BRIEF » Omit images. Retype all entries verbatim.

Saved data entries »

--*--

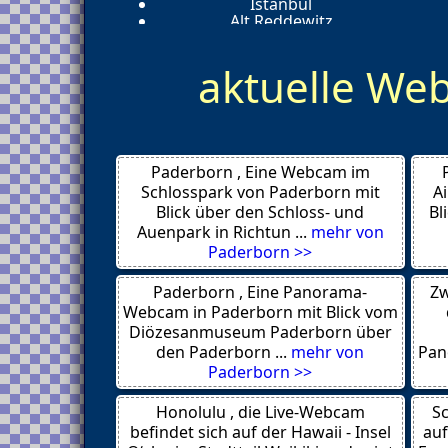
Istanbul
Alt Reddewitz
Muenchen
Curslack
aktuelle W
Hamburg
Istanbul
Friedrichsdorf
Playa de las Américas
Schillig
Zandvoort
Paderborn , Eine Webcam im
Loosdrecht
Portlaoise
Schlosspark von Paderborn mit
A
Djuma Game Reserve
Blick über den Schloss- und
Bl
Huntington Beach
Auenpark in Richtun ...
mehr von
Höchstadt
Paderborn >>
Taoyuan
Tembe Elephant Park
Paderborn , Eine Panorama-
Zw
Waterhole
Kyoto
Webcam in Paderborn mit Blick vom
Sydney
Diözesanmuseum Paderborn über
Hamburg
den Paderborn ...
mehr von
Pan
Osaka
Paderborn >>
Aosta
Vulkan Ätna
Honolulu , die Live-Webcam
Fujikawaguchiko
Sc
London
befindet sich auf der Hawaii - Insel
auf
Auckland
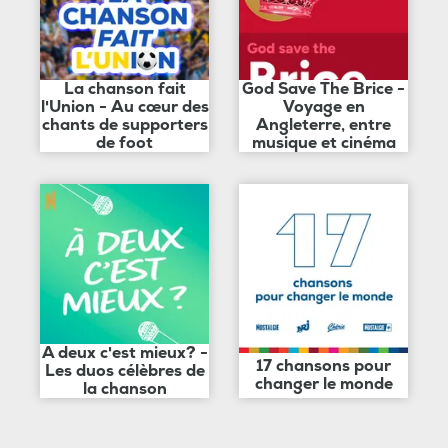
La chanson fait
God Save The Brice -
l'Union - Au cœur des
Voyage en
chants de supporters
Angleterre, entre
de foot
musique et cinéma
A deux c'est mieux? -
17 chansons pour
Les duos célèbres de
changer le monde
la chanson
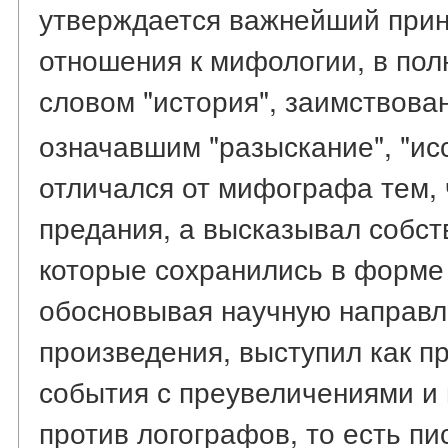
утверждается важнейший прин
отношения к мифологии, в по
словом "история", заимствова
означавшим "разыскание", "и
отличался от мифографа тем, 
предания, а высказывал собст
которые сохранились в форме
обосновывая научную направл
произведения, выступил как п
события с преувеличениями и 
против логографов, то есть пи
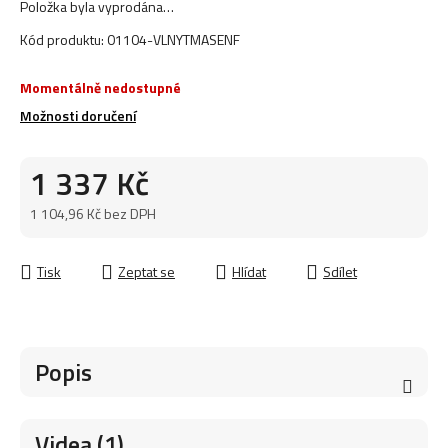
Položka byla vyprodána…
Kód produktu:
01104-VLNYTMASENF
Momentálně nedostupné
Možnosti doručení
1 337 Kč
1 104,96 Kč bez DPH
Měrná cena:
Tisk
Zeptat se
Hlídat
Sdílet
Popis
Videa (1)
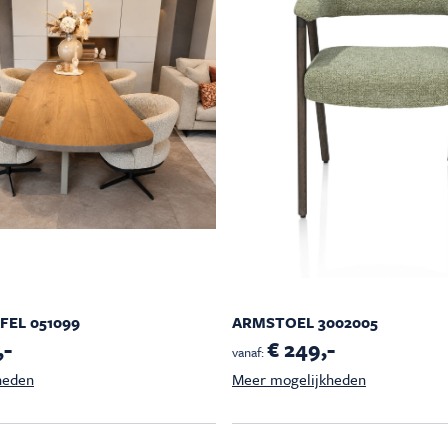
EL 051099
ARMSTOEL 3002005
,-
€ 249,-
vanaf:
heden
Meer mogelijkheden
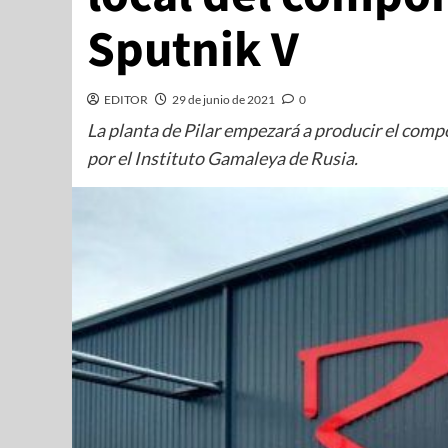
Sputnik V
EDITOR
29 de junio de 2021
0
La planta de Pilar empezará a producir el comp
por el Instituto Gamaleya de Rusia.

--*--

RESPONSE FOR THIS EXERCISE »
Istanbul
Alt Reddewitz
Muenchen
Curslack
aktuelle W
Hamburg
Istanbul
Friedrichsdorf
Playa de las Américas
Schillig
Zandvoort
Paderborn , Eine Webcam im
Loosdrecht
Portlaoise
Schlosspark von Paderborn mit
A
Djuma Game Reserve
Blick über den Schloss- und
Bl
Huntington Beach
Auenpark in Richtun ...
mehr von
Höchstadt
Paderborn >>
Taoyuan
Tembe Elephant Park
Paderborn , Eine Panorama-
Zw
Waterhole
Kyoto
Webcam in Paderborn mit Blick vom
Sydney
Diözesanmuseum Paderborn über
Hamburg
den Paderborn ...
mehr von
Pan
Osaka
Paderborn >>
Aosta
Vulkan Ätna
Honolulu , die Live-Webcam
Fujikawaguchiko
Sc
London
befindet sich auf der Hawaii - Insel
auf
Auckland
La chanson fait
God Save The Brice -
l'Union - Au cœur des
Voyage en
chants de supporters
Angleterre, entre
de foot
musique et cinéma
A deux c'est mieux? -
17 chansons pour
Les duos célèbres de
changer le monde
la chanson
утверждается важнейший прин
отношения к мифологии, в по
словом "история", заимствова
означавшим "разыскание", "и
отличался от мифографа тем, 
предания, а высказывал собст
которые сохранились в форме
обосновывая научную направл
произведения, выступил как п
события с преувеличениями и 
против логографов, то есть пи
Položka byla vyprodána…
Kód produktu:
01104-VLNYTMASENF
Momentálně nedostupné
Možnosti doručení
1 337 Kč
1 104,96 Kč bez DPH
Měrná cena:
Tisk
Zeptat se
Hlídat
Sdílet
Popis
Videa (1)
EL 051099
ARMSTOEL 3002005
,-
€ 249,-
vanaf:
heden
Meer mogelijkheden
Sputnik V
EDITOR
29 de junio de 2021
0
La planta de Pilar empezará a producir el comp
por el Instituto Gamaleya de Rusia.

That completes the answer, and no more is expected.